**Halaman**
******************************
Terkait Persoalan Kepemilikan Tanah di Desa Poto, Kuasa Hukum Nenobahan Datangi Kantor ATR/BPN Oelamasi

Spiritnesia.com, Oelamasi – Terkait persoalan Kepemilikan Tanah di Desa Poto, Keluarga Nonobahan yang didampingi Kuasa Hukum Mersen W. Sila, S.H., dan Mikhael Tamonob, S.H., mendatangi Kantor ATR/BPN Kabupaten Kupang dan melayangkan Surat Permohonan Pembatalan Penerbitan Sertifikat Tanah di Desa Poto, Kecamatan Fatuleu Barat Kabupaten Kupang, Nusa Tenggara Timur (NTT).

Demikian disampaikan Kuasa Hukum Nenobahan kepada tim media ini, Selasa, 05/07/2022.

“Pada masa sekarang persoalan kepemilikan tanah sering terjadi di wilayah Pedesaan maupun Perkotaan karena itu Status Kepemilikan Tanah/Lahan sangatlah penting namun bagaimana memperoleh tanah/lahan tersebut merupakan dasar dari kepemilikan yang sah,” ujar Sila.

Menurut Sila Sejarah meninggalkan bukti penguasaan/kepemilikan suatu wilayah dengan adanya Tua-Tua Adat yang memimpin Kelompok tertentu di setiap Wilayah, Sehingga masyarakat yang mengklaim sebagai pemilik dari suatu wilayah haruslah dapat menjelaskan Sejarah/Riwayat bagaimana memperoleh wilayah tersebut, jelas Pengacara Muda itu.

“Sila juga menjelaskan bahwa pada Senin lalu Tanggal 04/07//2022, kami diminta Keluarga Nonobahan untuk mendampingi Keluarga Nenobahan untuk kita mendatangi Kantor Pertanahan guna memberikan Surat Permohonan Pembatalan Penerbitan Sertifikat Tanah di Kantor ATR/BPN Kabupaten Kupang,” tutur Sila.

Sehingga lanjut Sila sebelum pihak Pertanahan melakukan pengukuran tanah di Desa Poto, Kecamatan Fatuleu Barat, terlebih dahulu harus memeriksa status kepemilikan tanah tersebut, agar setelah melakukan Pengukuran dan Penerbitan Sertifikat tidak menimbulkan konflik antara masyarakat Desa, karena terbitnya Sertifikat tanpa adanya kejelasan status kepemilikan sebelum pengukuran, jelasnya lagi.

“Lebih lanjut Sila juga menjelaskan bahwa Surat yang kami diberikan ke Kantor Pertanahan itu juga ada tembusan kepada Camat Fatuleu Barat, Kepala Desa Poto dan Dusun setempat.”
******************************
**Tujuan A**
Tuliskan kembali bagian berita tentang tanah di Desa Poto dari "Terkait Persoalan Kepemilikan Tanah di Desa Poto, Kuasa" sampai dengan "Tenggara Timur (NTT).", tetapi ganti "mendatangi" dengan "mengunjungi".
**Tujuan B**
Menurut berita tentang tanah di Desa Poto, kepada siapa saja tembusan surat ke Kantor Pertanahan itu dikirimkan?

**Materi Ditampilkan**
******************************
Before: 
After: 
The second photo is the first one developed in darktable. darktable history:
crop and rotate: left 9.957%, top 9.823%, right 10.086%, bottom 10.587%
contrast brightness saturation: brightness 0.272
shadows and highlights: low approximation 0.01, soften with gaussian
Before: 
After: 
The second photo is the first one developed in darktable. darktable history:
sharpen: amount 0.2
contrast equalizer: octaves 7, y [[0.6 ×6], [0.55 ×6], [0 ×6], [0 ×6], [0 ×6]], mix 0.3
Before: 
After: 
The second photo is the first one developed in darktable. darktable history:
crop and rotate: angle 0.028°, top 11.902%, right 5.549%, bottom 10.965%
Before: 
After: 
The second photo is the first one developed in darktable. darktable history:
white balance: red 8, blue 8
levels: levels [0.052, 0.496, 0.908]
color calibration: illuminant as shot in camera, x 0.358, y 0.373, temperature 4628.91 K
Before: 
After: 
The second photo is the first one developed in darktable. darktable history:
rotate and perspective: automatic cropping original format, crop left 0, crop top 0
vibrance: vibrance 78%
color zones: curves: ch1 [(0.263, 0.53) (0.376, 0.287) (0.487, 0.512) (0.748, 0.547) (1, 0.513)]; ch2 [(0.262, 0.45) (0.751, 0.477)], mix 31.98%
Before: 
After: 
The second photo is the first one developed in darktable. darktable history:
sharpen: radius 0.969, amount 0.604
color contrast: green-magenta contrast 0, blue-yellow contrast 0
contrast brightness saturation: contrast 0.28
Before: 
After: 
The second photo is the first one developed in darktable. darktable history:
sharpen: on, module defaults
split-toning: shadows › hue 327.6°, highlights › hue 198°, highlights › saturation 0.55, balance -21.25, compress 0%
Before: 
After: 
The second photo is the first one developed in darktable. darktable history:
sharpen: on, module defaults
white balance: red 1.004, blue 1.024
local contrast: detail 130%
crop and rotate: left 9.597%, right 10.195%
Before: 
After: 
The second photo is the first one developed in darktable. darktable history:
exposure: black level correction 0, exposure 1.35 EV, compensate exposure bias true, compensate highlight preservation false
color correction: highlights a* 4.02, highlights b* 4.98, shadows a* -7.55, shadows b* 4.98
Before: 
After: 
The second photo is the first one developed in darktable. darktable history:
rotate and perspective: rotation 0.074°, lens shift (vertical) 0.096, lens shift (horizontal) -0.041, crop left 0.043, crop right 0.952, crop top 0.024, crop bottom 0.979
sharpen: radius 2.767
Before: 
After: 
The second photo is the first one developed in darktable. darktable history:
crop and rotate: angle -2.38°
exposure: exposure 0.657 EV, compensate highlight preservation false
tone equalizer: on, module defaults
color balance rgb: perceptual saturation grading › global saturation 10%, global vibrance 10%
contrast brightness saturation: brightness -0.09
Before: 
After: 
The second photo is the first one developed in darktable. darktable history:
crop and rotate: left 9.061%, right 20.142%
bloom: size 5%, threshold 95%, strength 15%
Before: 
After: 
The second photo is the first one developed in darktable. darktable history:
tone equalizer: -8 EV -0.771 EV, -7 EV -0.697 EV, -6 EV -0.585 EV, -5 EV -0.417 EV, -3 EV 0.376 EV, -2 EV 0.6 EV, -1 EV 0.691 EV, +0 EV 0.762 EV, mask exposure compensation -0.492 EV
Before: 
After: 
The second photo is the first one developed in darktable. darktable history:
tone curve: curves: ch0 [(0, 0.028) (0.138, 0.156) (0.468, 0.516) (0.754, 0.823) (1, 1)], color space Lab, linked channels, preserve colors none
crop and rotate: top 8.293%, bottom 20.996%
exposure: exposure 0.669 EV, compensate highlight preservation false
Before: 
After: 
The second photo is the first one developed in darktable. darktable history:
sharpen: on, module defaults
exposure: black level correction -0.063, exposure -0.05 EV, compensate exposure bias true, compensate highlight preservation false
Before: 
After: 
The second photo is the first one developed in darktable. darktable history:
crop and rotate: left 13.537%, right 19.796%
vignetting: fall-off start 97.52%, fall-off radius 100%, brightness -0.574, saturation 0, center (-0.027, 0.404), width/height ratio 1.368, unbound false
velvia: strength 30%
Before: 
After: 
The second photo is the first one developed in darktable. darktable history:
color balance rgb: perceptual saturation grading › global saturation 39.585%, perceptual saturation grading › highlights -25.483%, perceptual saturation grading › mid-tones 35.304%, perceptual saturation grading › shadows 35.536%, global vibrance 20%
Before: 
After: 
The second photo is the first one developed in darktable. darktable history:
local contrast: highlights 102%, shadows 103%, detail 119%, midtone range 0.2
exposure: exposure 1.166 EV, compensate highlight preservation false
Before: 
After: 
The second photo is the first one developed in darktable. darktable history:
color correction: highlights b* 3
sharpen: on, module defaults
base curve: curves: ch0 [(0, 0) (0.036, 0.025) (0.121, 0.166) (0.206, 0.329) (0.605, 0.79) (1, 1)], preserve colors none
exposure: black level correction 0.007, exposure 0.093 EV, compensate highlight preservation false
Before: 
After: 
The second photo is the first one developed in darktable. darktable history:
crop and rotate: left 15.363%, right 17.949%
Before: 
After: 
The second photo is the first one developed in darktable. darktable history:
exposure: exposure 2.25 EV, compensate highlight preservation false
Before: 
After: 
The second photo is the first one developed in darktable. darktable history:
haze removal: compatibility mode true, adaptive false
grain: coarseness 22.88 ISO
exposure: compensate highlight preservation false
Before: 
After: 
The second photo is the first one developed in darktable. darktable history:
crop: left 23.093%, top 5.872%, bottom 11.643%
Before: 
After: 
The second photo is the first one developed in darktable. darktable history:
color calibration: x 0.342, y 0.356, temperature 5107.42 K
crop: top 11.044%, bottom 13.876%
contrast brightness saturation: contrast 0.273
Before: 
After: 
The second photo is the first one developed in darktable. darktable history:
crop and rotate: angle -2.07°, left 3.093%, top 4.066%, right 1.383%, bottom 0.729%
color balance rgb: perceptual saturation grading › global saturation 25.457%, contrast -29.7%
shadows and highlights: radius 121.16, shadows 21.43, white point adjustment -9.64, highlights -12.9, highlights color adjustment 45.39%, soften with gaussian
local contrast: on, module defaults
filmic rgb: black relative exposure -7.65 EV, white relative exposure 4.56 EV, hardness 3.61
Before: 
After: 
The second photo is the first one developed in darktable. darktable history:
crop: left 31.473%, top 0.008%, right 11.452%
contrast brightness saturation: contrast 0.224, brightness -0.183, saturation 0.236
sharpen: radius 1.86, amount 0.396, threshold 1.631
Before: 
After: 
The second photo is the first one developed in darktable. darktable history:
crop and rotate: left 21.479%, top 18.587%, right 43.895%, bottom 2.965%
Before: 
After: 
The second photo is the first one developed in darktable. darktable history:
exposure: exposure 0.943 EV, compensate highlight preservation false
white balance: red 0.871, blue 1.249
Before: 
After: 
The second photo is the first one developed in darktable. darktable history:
******************************
**Jawaban Tertulis A**
Terkait Persoalan Kepemilikan Tanah di Desa Poto, Kuasa Hukum Nenobahan Datangi Kantor ATR/BPN Oelamasi

Spiritnesia.com, Oelamasi – Terkait persoalan Kepemilikan Tanah di Desa Poto, Keluarga Nonobahan yang didampingi Kuasa Hukum Mersen W. Sila, S.H., dan Mikhael Tamonob, S.H., mengunjungi Kantor ATR/BPN Kabupaten Kupang dan melayangkan Surat Permohonan Pembatalan Penerbitan Sertifikat Tanah di Desa Poto, Kecamatan Fatuleu Barat Kabupaten Kupang, Nusa Tenggara Timur (NTT).

**Jawaban Tertulis B**
Kepada Camat Fatuleu Barat, Kepala Desa Poto, dan Dusun setempat.